Yep - it definitely depends on personal preference. However, if you are trying to just crank some out in general, I would keep them around 5 ft in length. It has been my experience that most people ask for a stick anywhere from 55" to 60" long, for the most part. I wouldn't go anything thicker than 2" in diameter, unless of course, you want extra material in order to figure carve something in the shaft; then it's real nice to have that. Willow is pretty light when seasoned. Too thin and it will be weak, since it is a fairly soft wood. It does carve nicely!


----------



## CAS14 (Dec 28, 2012)

I am a newbie, so take what I say with a grain of salt. This past Saturday, I spent an hour looking for walking stick material. I took a walking stick that was made for me, it's light weight and no more than five feet in length. That stick was very useful in the woods, especially when brushing aside some of the thorn bushes that are thick in some areas. It was also useful as noted above, when travelling down steep slopes.

Near the end of my allotted time, I found a young Black Locust tree about 2" in diameter that had been cut months ago along a power line right of way. I cut about a seven foot length and headed back to the truck. This required climbing up two rock escarpments, with knees that have seen too many hard landings and are no longer much good for such things. The short, lightweight stick was of little use here, but the long, heavy stick, I'll call it a staff, with bark still on, provided a good grip and really helped my balance when climbing up.
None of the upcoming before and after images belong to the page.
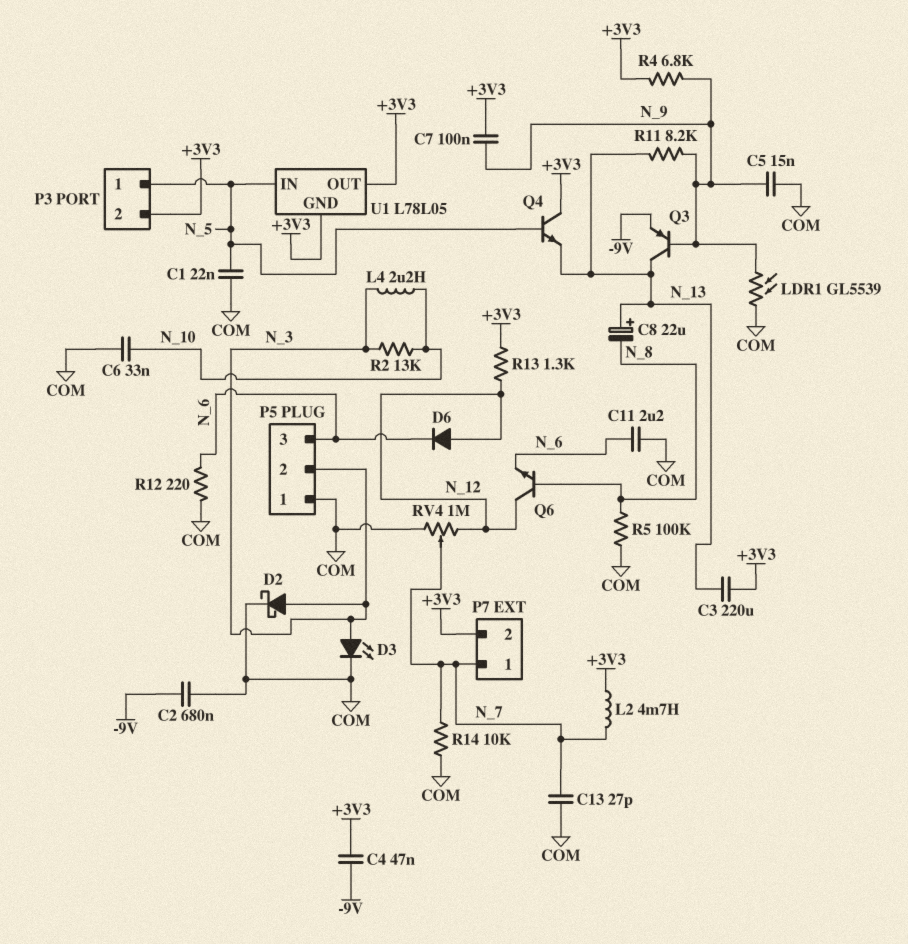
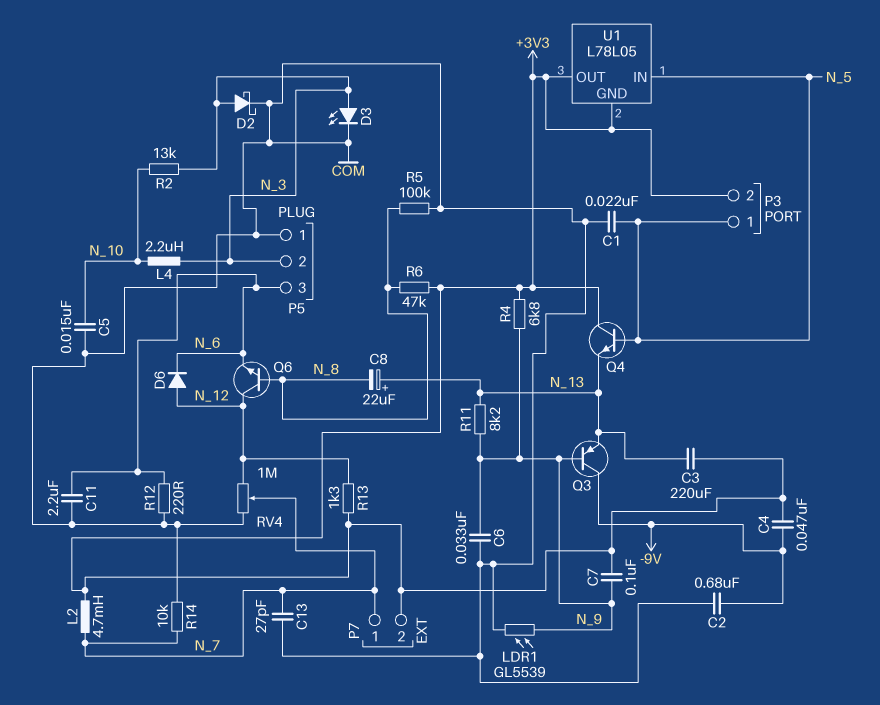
C5: 15nF (COM, N_9) -> 15nF (COM, N_10)
C6: 33nF (COM, N_10) -> 33nF (COM, N_9)
Q3: PNP (B N_9, C N_13, E -9V) -> PNP (B N_9, C -9V, E N_13)
R6: none -> 47k (+3V3, N_8)

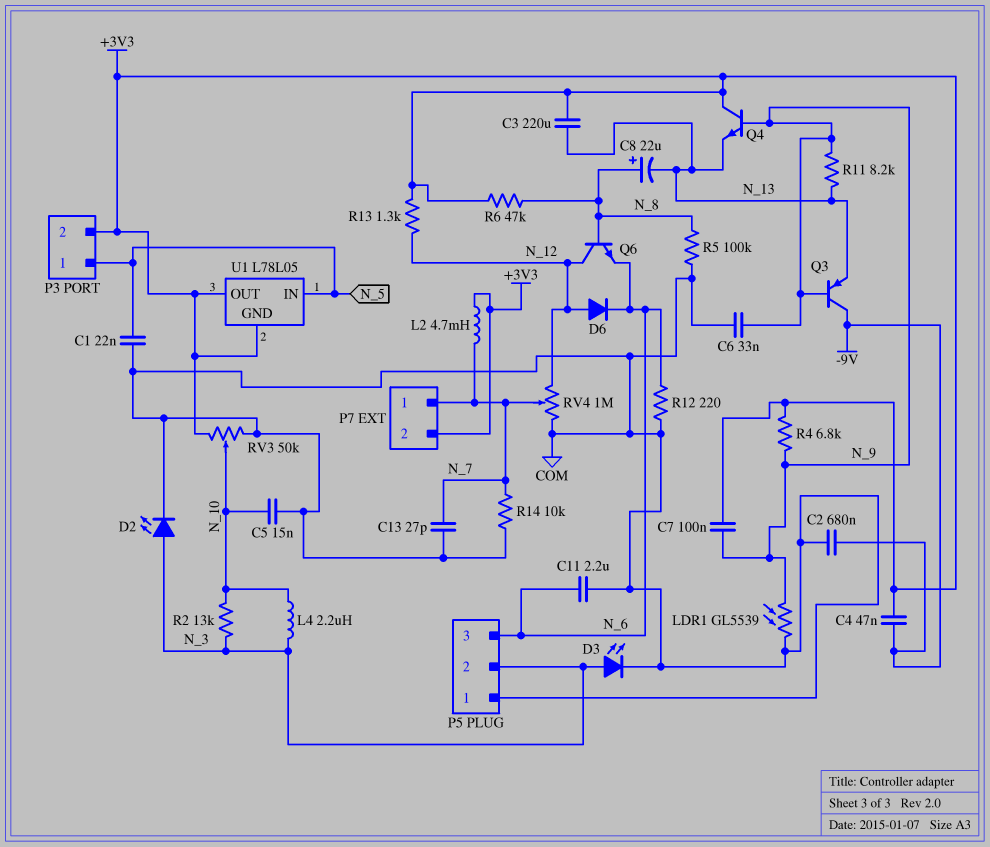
C8: 22uF (plus N_13, minus N_8) -> 22uF (plus N_8, minus N_13)
D2: schottky (A N_3, K COM) -> LED (A N_3, K COM)
Q4: NPN (B N_5, C +3V3, E N_13) -> NPN (B N_9, C +3V3, E N_13)
RV3: none -> 50k (+3V3, COM, wiper N_10)

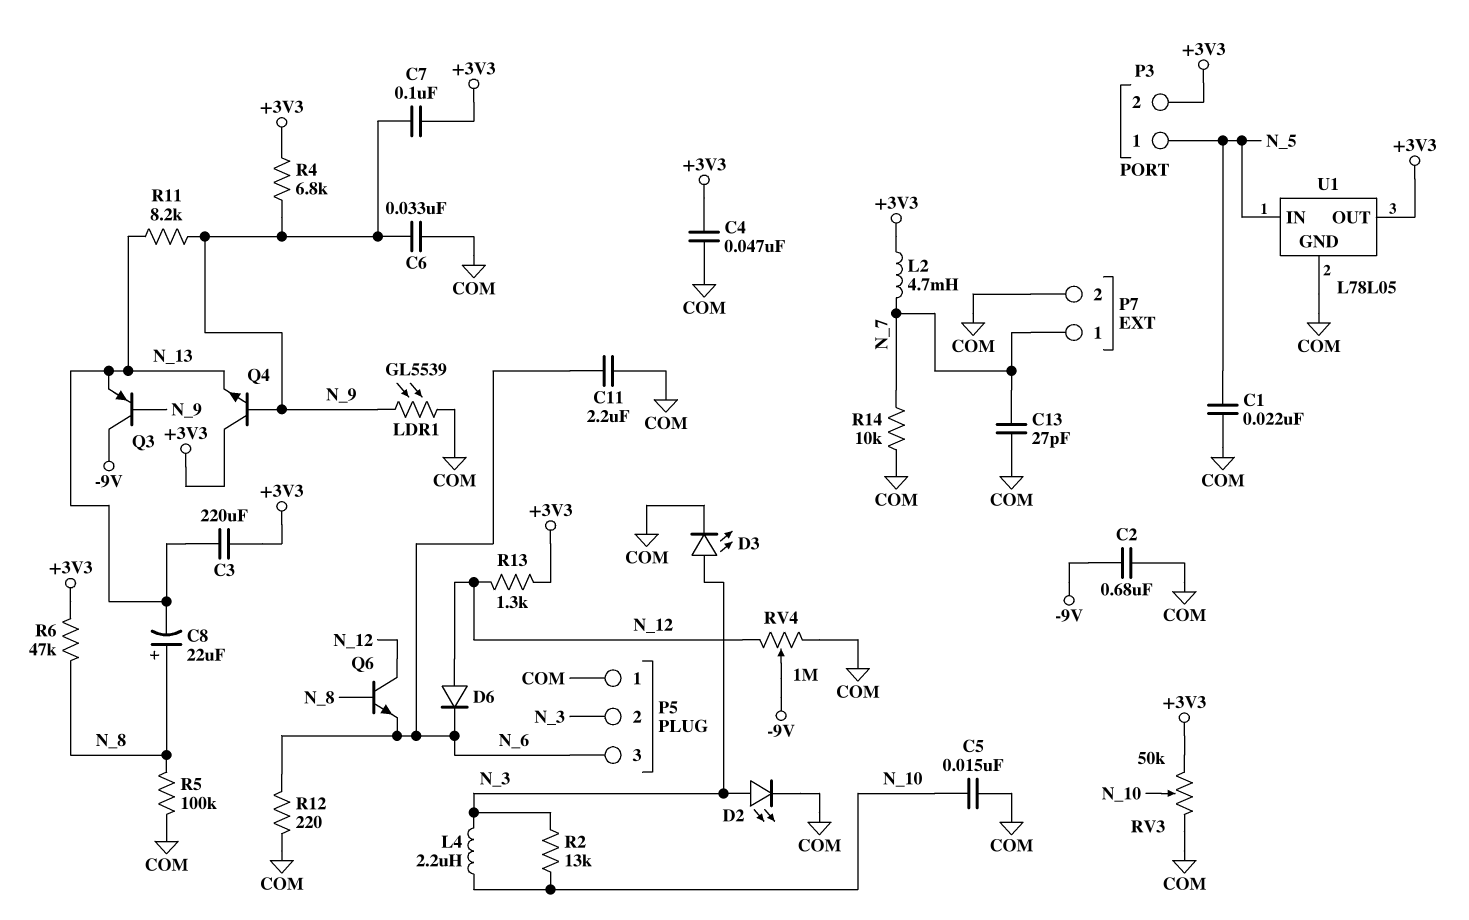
C4: 47nF (+3V3, -9V) -> 47nF (+3V3, COM)
P7 pin 2: +3V3 -> COM
RV4: 1M (COM, N_12, wiper N_7) -> 1M (COM, N_12, wiper -9V)
U1 pin GND: +3V3 -> COM

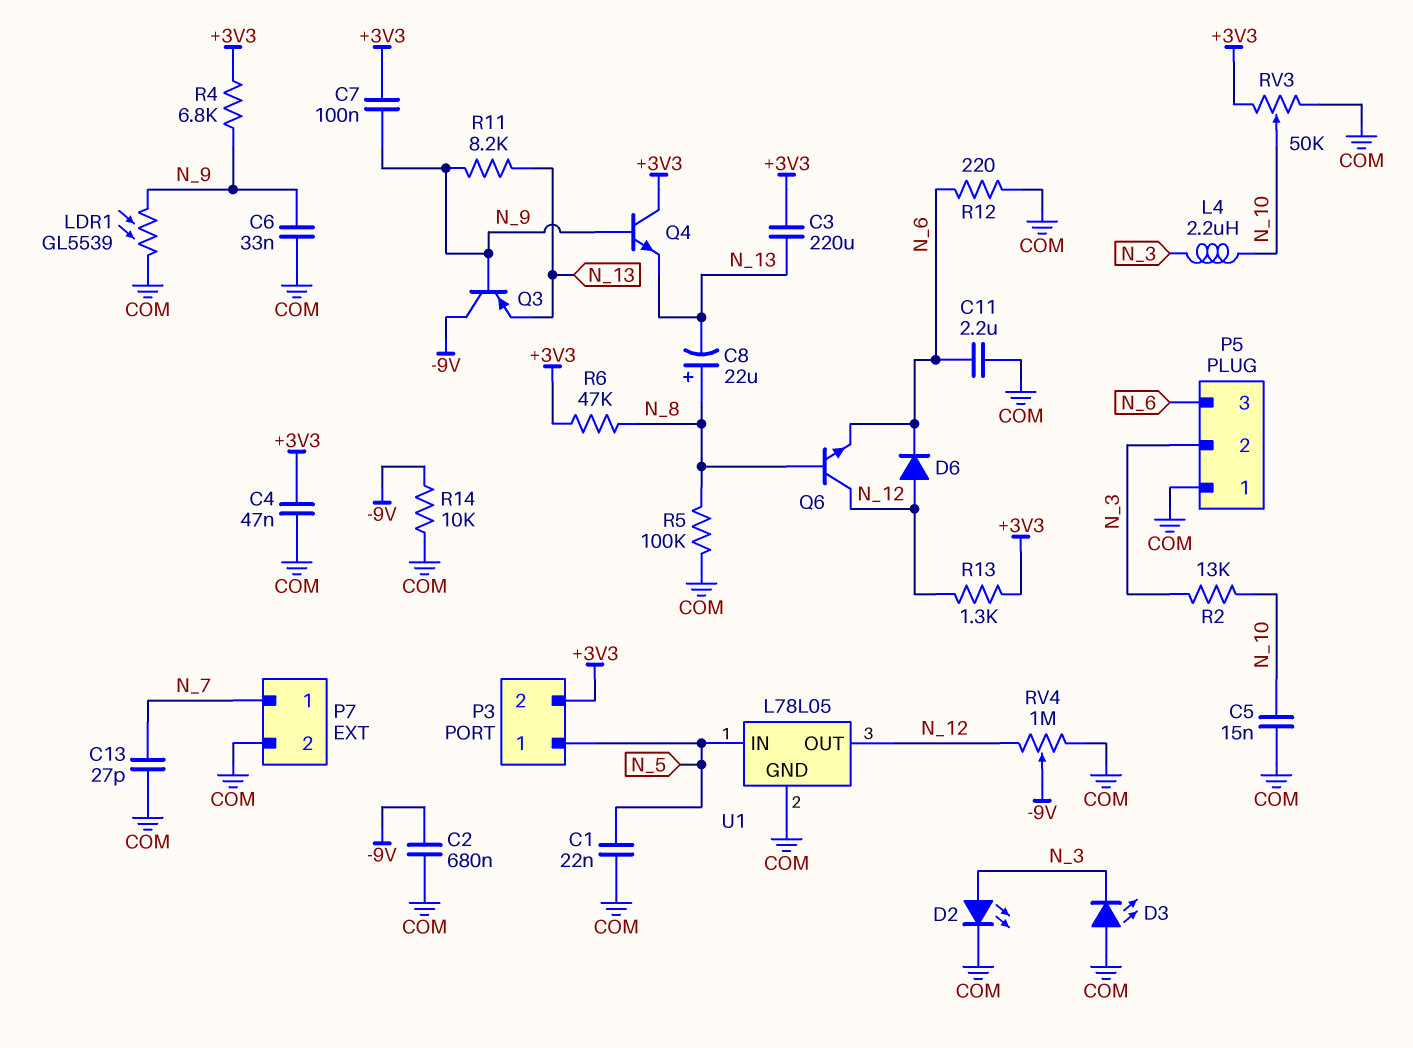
D3: LED (A N_3, K COM) -> LED (A COM, K N_3)
L2: 4.7mH (+3V3, N_7) -> none
R14: 10k (COM, N_7) -> 10k (-9V, COM)
U1 pin OUT: +3V3 -> N_12

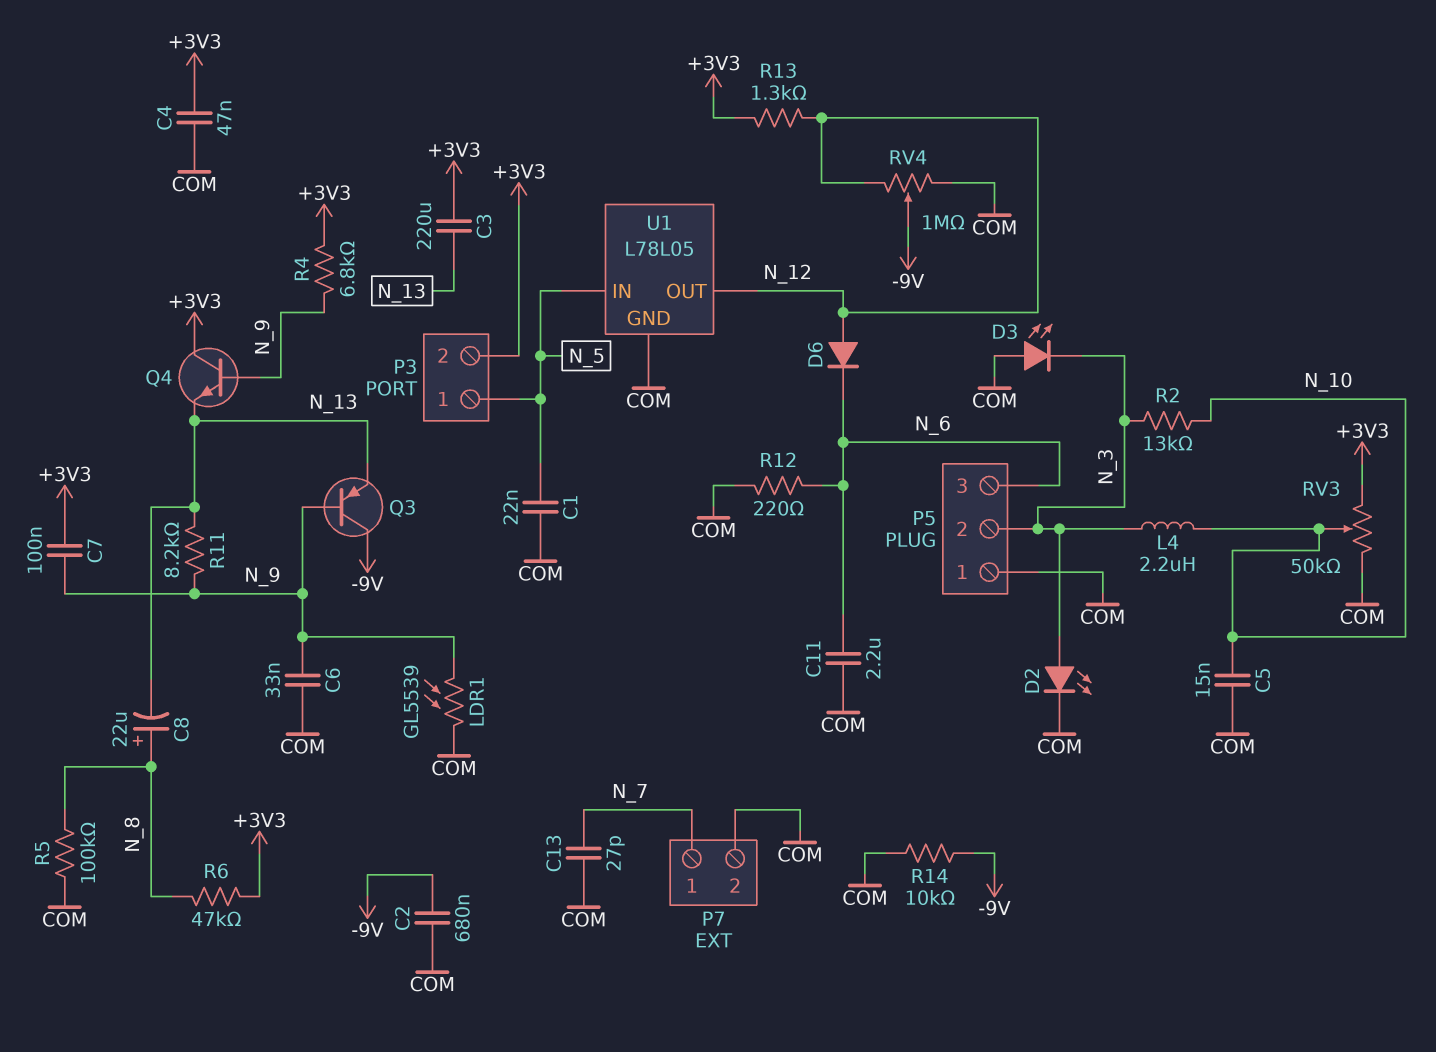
Q6: NPN (B N_8, C N_12, E N_6) -> none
And so, one stick was great for moving down slopes and through thick underbrush. The cumbersome and uncut staff was very useful for negotiating some steep rock faces. Regarding the latter, I think I will try to leave a bit of the bark on where I might grip it for similar purposes, carve a smaller smooth grip more comfortable for walking, and reduce the length to perhaps 6'. That way, I'll have sticks for different purposes.


----------



## CAS14 (Dec 28, 2012)

Walking sticks vs. hiking sticks:

http://www.whistlecreek.com/howtosizwals.html

If like me you are planning to build a tube for soaking in pentacryl, the maximum length tou plan to make is important as well.


----------